“Regular humans are easily replaced. Only those with the gene have more value, and you don’t deserve them. It was before my time, but I’ve read all the accounts of your fall from grace. You frittered away centuries doing nothing but living like an animal and drinking tainted blood.”
The dude sneered at Baz. “Your whole family is mired in the past, the status quo, with no ambitions for the future. Today, I will ensure that your safe little world is destroyed.” He examined the bottles of alcohol available and chose a bottle of whiskey. He picked it up, unscrewed the lid, and smelled it.
His head reared back so fast whiplash had to be a concern.
“I’m going to do you a favor,” Dude said. “I’m going to end your pain.” He nodded at his goons.
Baz growled and tried to fight them, but there were four goons to only one of him. They held him immobile on his knees on the floor.
“Open his mouth,” Dude instructed.
Baz clamped his jaw shut, but one of the goons wrapped a meaty hand around his jaw and dug his fingers and thumb into the joint, forcing it open.
The dude poured the whiskey down Baz’s throat.
Baz screamed or tried to and struggled against his captors, but they held firm.
A cold, prickling frost coated her skin, digging in with sharp shards of ice.
Baz locked his throat, but they pinched his nose shut and poured more alcohol down when he was forced to breathe.
“Stop,” Nika wheezed. “You’re drowning him.”
No one paid any attention to her.
Baz sagged, as if his body had just given out.
The goons let go of him and he fell to the floor, a river of alcohol and blood flowing out of his mouth. He didn’t move. Not even to breathe.
“Is he...dead?” she asked, her voice cracking on the last word.
No one answered her.
“Did you murder him?” she demanded.
“He probably still has a pulse,” Dude said, looking very happy. “But he won’t for long.”
Nika stared at Baz, something hot, hard, and razor-sharp rising from the pit of her stomach. It sliced at her insides, but rather than weakening her, it fired up her muscles, cleared her mind, and resolved her thoughts into one focused goal.

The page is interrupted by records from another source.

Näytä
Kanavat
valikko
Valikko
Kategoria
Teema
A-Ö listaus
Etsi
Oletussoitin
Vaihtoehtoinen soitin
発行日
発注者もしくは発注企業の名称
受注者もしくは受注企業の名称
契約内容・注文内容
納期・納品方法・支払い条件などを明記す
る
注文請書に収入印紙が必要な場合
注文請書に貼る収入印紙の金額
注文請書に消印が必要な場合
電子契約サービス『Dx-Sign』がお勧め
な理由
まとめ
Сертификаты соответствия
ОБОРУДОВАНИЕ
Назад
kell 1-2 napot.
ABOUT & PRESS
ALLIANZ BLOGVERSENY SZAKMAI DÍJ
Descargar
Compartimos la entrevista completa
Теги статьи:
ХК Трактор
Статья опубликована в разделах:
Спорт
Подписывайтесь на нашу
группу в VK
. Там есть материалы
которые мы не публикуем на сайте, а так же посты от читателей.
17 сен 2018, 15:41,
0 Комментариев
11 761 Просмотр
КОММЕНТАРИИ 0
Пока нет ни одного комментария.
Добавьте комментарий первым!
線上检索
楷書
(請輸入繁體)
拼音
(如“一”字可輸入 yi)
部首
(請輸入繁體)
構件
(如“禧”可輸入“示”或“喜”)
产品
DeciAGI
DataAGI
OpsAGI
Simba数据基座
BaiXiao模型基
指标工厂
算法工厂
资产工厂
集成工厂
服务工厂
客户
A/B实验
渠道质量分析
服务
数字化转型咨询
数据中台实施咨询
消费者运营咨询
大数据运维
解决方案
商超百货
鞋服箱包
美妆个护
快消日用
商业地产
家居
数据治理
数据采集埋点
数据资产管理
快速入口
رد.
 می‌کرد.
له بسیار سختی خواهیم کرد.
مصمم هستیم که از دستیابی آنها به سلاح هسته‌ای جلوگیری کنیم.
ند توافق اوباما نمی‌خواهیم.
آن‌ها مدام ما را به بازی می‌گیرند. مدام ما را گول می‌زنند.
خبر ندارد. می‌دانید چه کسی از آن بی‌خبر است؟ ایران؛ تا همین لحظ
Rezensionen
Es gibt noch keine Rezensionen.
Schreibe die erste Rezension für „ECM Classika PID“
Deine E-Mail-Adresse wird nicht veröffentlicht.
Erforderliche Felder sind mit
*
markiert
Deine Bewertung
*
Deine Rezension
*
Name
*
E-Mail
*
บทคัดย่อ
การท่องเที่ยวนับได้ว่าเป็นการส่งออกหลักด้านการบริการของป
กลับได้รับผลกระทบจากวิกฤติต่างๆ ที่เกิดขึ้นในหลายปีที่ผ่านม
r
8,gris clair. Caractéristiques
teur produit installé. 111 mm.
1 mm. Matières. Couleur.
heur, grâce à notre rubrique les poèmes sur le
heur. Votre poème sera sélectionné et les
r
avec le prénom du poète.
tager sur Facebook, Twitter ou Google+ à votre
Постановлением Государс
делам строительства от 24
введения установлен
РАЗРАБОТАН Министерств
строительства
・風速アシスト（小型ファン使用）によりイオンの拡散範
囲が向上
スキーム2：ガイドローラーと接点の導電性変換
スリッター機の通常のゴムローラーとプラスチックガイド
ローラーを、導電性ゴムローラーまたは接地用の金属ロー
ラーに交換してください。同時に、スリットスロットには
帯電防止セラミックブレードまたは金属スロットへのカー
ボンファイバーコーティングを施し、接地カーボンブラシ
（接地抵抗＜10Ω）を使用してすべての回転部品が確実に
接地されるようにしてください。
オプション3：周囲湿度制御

She was going to kill this asshole.
Chapter Eighteen
All Baz knew was pain.
It raced through his body, setting all his arteries and veins on fire. It tore at his muscles, peeling them from his skeleton, and sent ice cold spikes through his bones.
Nothing had ever hurt this much. Not in all the long years of his life. Undiluted alcohol really was a poison to his kind.
Was this what it felt like to be doused in a vat of sulphuric acid?
He’d vomited blood, and for a moment he thought his stomach was trying to pull itself out of his body completely.
The Ruiz vampires dropped him onto the floor, obviously certain of his impending death.
How many other vampires had they killed this way to be so confident of their method?
Nika’s voice, an oddly harsh whisper, cut through the agony gripping him. “Did you murder him?”